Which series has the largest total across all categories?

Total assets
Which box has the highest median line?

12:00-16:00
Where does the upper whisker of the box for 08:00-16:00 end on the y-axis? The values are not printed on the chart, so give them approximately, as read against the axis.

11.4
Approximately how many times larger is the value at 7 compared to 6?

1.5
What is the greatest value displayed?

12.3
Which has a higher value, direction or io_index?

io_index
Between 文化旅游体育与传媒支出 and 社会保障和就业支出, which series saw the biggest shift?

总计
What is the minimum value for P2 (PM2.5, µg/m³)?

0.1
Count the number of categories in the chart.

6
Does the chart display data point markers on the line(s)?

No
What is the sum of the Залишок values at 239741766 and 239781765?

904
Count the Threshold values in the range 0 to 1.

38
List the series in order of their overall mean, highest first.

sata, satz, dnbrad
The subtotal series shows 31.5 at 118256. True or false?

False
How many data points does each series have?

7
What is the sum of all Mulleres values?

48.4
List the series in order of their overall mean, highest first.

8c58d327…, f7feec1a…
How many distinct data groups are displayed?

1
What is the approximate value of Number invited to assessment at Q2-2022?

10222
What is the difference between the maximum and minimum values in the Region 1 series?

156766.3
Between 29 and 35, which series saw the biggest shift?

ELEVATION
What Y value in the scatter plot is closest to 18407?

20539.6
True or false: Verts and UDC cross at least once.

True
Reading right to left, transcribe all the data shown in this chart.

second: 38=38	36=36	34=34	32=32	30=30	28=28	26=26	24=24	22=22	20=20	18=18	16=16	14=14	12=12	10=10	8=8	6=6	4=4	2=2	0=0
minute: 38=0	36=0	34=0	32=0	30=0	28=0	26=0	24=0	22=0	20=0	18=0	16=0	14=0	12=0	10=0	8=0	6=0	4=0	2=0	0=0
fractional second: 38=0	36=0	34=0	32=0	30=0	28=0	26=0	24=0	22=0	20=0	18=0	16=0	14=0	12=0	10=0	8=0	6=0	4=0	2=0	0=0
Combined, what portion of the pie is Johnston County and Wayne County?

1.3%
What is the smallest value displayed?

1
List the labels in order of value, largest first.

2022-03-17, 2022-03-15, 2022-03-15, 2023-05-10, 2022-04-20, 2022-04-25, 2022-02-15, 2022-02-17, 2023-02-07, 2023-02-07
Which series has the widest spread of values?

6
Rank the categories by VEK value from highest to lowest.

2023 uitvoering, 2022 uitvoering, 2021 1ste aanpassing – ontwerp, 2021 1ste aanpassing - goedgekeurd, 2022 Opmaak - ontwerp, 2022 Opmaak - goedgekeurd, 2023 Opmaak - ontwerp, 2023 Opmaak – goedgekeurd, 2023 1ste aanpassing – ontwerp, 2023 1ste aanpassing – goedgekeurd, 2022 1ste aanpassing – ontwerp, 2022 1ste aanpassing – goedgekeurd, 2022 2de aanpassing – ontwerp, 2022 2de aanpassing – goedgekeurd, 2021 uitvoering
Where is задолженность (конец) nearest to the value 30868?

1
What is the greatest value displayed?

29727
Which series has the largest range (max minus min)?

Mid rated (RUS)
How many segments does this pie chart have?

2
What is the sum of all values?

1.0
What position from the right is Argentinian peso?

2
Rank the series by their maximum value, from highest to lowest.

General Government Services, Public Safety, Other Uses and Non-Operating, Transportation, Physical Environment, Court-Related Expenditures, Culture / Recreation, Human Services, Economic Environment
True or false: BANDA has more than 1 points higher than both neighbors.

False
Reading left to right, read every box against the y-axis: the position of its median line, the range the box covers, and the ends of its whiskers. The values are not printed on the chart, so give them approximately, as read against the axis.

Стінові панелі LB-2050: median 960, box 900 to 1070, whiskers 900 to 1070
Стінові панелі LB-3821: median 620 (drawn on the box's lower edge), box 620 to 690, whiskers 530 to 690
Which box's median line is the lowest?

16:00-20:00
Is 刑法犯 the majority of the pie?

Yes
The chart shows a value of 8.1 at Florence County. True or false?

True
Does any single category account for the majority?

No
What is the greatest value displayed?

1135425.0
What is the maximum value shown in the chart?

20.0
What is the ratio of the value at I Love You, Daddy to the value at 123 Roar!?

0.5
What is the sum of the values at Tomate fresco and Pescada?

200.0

▸ Exercise brief
Copy out every item above word for word, in the same order, without changing anything.

▸ Response area
Which series has the largest total across all categories?

Total assets
Which box has the highest median line?

12:00-16:00
Where does the upper whisker of the box for 08:00-16:00 end on the y-axis? The values are not printed on the chart, so give them approximately, as read against the axis.

11.4
Approximately how many times larger is the value at 7 compared to 6?

1.5
What is the greatest value displayed?

12.3
Which has a higher value, direction or io_index?

io_index
Between 文化旅游体育与传媒支出 and 社会保障和就业支出, which series saw the biggest shift?

总计
What is the minimum value for P2 (PM2.5, µg/m³)?

0.1
Count the number of categories in the chart.

6
Does the chart display data point markers on the line(s)?

No
What is the sum of the Залишок values at 239741766 and 239781765?

904
Count the Threshold values in the range 0 to 1.

38
List the series in order of their overall mean, highest first.

sata, satz, dnbrad
The subtotal series shows 31.5 at 118256. True or false?

False
How many data points does each series have?

7
What is the sum of all Mulleres values?

48.4
List the series in order of their overall mean, highest first.

8c58d327…, f7feec1a…
How many distinct data groups are displayed?

1
What is the approximate value of Number invited to assessment at Q2-2022?

10222
What is the difference between the maximum and minimum values in the Region 1 series?

156766.3
Between 29 and 35, which series saw the biggest shift?

ELEVATION
What Y value in the scatter plot is closest to 18407?

20539.6
True or false: Verts and UDC cross at least once.

True
Reading right to left, transcribe all the data shown in this chart.

second: 38=38	36=36	34=34	32=32	30=30	28=28	26=26	24=24	22=22	20=20	18=18	16=16	14=14	12=12	10=10	8=8	6=6	4=4	2=2	0=0
minute: 38=0	36=0	34=0	32=0	30=0	28=0	26=0	24=0	22=0	20=0	18=0	16=0	14=0	12=0	10=0	8=0	6=0	4=0	2=0	0=0
fractional second: 38=0	36=0	34=0	32=0	30=0	28=0	26=0	24=0	22=0	20=0	18=0	16=0	14=0	12=0	10=0	8=0	6=0	4=0	2=0	0=0
Combined, what portion of the pie is Johnston County and Wayne County?

1.3%
What is the smallest value displayed?

1
List the labels in order of value, largest first.

2022-03-17, 2022-03-15, 2022-03-15, 2023-05-10, 2022-04-20, 2022-04-25, 2022-02-15, 2022-02-17, 2023-02-07, 2023-02-07
Which series has the widest spread of values?

6
Rank the categories by VEK value from highest to lowest.

2023 uitvoering, 2022 uitvoering, 2021 1ste aanpassing – ontwerp, 2021 1ste aanpassing - goedgekeurd, 2022 Opmaak - ontwerp, 2022 Opmaak - goedgekeurd, 2023 Opmaak - ontwerp, 2023 Opmaak – goedgekeurd, 2023 1ste aanpassing – ontwerp, 2023 1ste aanpassing – goedgekeurd, 2022 1ste aanpassing – ontwerp, 2022 1ste aanpassing – goedgekeurd, 2022 2de aanpassing – ontwerp, 2022 2de aanpassing – goedgekeurd, 2021 uitvoering
Where is задолженность (конец) nearest to the value 30868?

1
What is the greatest value displayed?

29727
Which series has the largest range (max minus min)?

Mid rated (RUS)
How many segments does this pie chart have?

2
What is the sum of all values?

1.0
What position from the right is Argentinian peso?

2
Rank the series by their maximum value, from highest to lowest.

General Government Services, Public Safety, Other Uses and Non-Operating, Transportation, Physical Environment, Court-Related Expenditures, Culture / Recreation, Human Services, Economic Environment
True or false: BANDA has more than 1 points higher than both neighbors.

False
Reading left to right, read every box against the y-axis: the position of its median line, the range the box covers, and the ends of its whiskers. The values are not printed on the chart, so give them approximately, as read against the axis.

Стінові панелі LB-2050: median 960, box 900 to 1070, whiskers 900 to 1070
Стінові панелі LB-3821: median 620 (drawn on the box's lower edge), box 620 to 690, whiskers 530 to 690
Which box's median line is the lowest?

16:00-20:00
Is 刑法犯 the majority of the pie?

Yes
The chart shows a value of 8.1 at Florence County. True or false?

True
Does any single category account for the majority?

No
What is the greatest value displayed?

1135425.0
What is the maximum value shown in the chart?

20.0
What is the ratio of the value at I Love You, Daddy to the value at 123 Roar!?

0.5
What is the sum of the values at Tomate fresco and Pescada?

200.0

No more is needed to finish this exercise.